The center-left SPD party candidate asserted, "The German chancellor must sometimes dare to be in conflict with the American president," according to Deutsche Welle.
Merkel has been seen to be patient with Trump's often outlandish and undiplomatic behavior, including after the US president suggested that the three-time German chancellor was "ruining Germany" by accepting refugees.
Trump also referred to Germany as "very bad," because of its trade imbalances, during a meeting of NATO leaders.
Schulz, a former president of the EU, stated — in a clear reference to Russian President Vladimir Putin and Turkish President Recep Tayyip Erdogan — that his words were "not just for Merkel," as with a G20 summit in Hamburg coming up, "a democratic government needs to ask itself if it wants to join in consensus declarations with autocrats."
"Should we be making concessions to Trump, Erdogan and Putin?

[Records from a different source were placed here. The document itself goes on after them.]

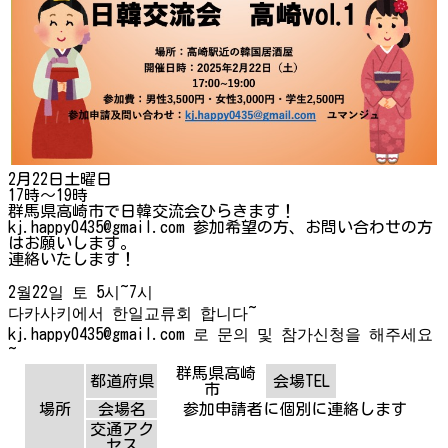
2月22日土曜日
17時〜19時
群馬県高崎市で日韓交流会ひらきます！
kj.happy0435@gmail.com 参加希望の方、お問い合わせの方
はお願いします。
連絡いたします！
2월22일 토 5시~7시
다카사키에서 한일교류회 합니다~
kj.happy0435@gmail.com 로 문의 및 참가신청을 해주세요
~
群馬県高崎
都道府県
会場TEL
市
場所
会場名
参加申請者に個別に連絡します
交通アク
セス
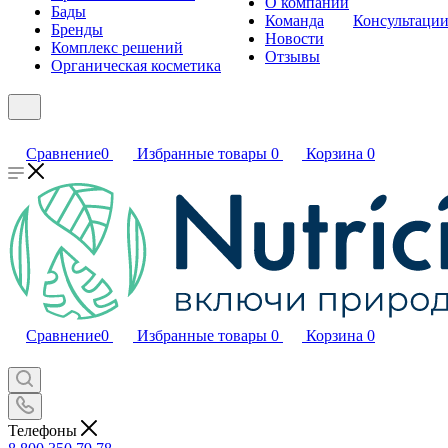
О компании
Бады
Команда
Консультаци
Бренды
Новости
Комплекс решений
Отзывы
Органическая косметика
Сравнение
0
Избранные товары
0
Корзина
0
Сравнение
0
Избранные товары
0
Корзина
0
Телефоны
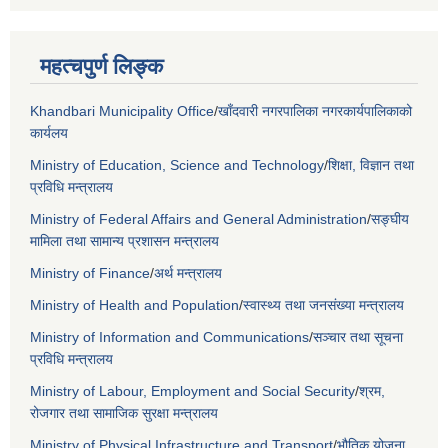
महत्चपुर्ण लिङ्क
Khandbari Municipality Office
/
खाँदवारी नगरपालिका नगरकार्यपालिकाको
कार्यलय
Ministry of Education, Science and Technology
/
शिक्षा, विज्ञान तथा
प्रविधि मन्त्रालय
Ministry of Federal Affairs and General Administration
/
सङ्घीय
मामिला तथा सामान्य प्रशासन मन्त्रालय
Ministry of Finance
/
अर्थ मन्त्रालय
Ministry of Health and Population
/
स्वास्थ्य तथा जनसंख्या मन्त्रालय
Ministry of Information and Communications
/
सञ्चार तथा सूचना
प्रविधि मन्त्रालय
Ministry of Labour, Employment and Social Security
/
श्रम,
रोजगार तथा सामाजिक सुरक्षा मन्त्रालय
Ministry of Physical Infrastructure and Transport
/
भौतिक योजना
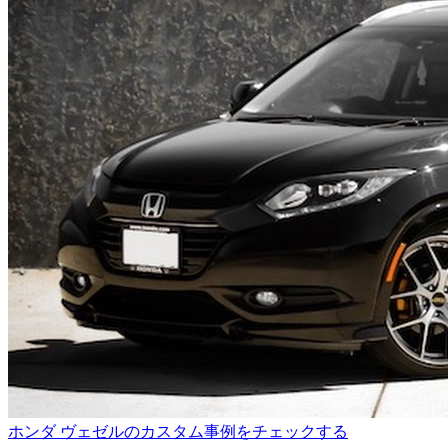
ホンダ ヴェゼルのカスタム事例をチェックする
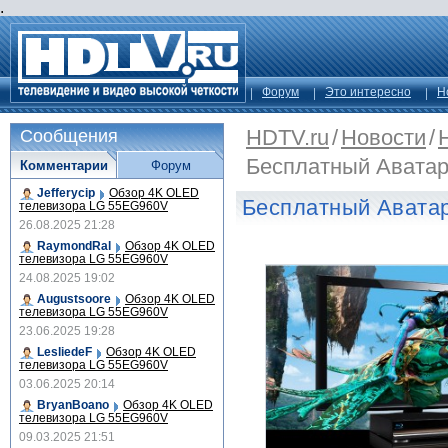
.
Форум
Это интересно
Н
HDTV.ru
/
Новости
/
Сообщения
Бесплатный Аватар 
Комментарии
Форум
Jefferycip
Обзор 4K OLED
Бесплатный Аватар
телевизора LG 55EG960V
26.08.2025 21:28
RaymondRal
Обзор 4K OLED
телевизора LG 55EG960V
24.08.2025 19:02
Augustsoore
Обзор 4K OLED
телевизора LG 55EG960V
23.06.2025 19:28
LesliedeF
Обзор 4K OLED
телевизора LG 55EG960V
03.06.2025 20:14
BryanBoano
Обзор 4K OLED
телевизора LG 55EG960V
09.03.2025 21:51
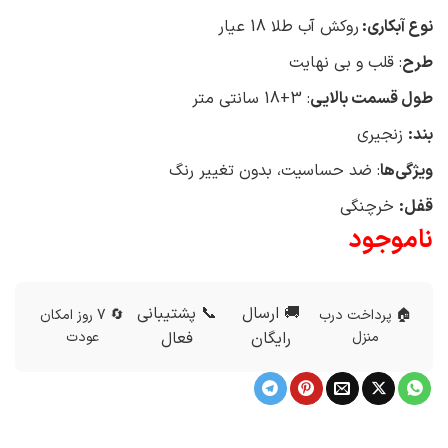
نوع آبکاری:
روکش آب طلا 18 عیار
طرح
: قلب و بی نهایت
طول قسمت بالایی
: 3+18 سانتی متر
بند:
زنجیری
ویژگی‌ها
: ضد حساسیت، بدون تغییر رنگ
قفل:
خرچنگی
ناموجود
🚚 ارسال
📞 پشتیبانی
🏠 پرداخت درب
🔄 7 روز امکان
منزل
رایگان
فعال
عودت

No," Schulz told Germany's Welt an Sommtag newspaper.
"You can also give a president a clear no," the candidate suggested, referring to Merkel's diplomatic ability to keep a political debate from descending into mere name-calling.
Schulz has seen the tide of enthusiasm for his candidacy ebb in recent weeks in favor of Merkel. A recent survey from German polling agency INSA revealed that 37 percent of voters in the country favor of Merkel and just 24 percent support Schultz.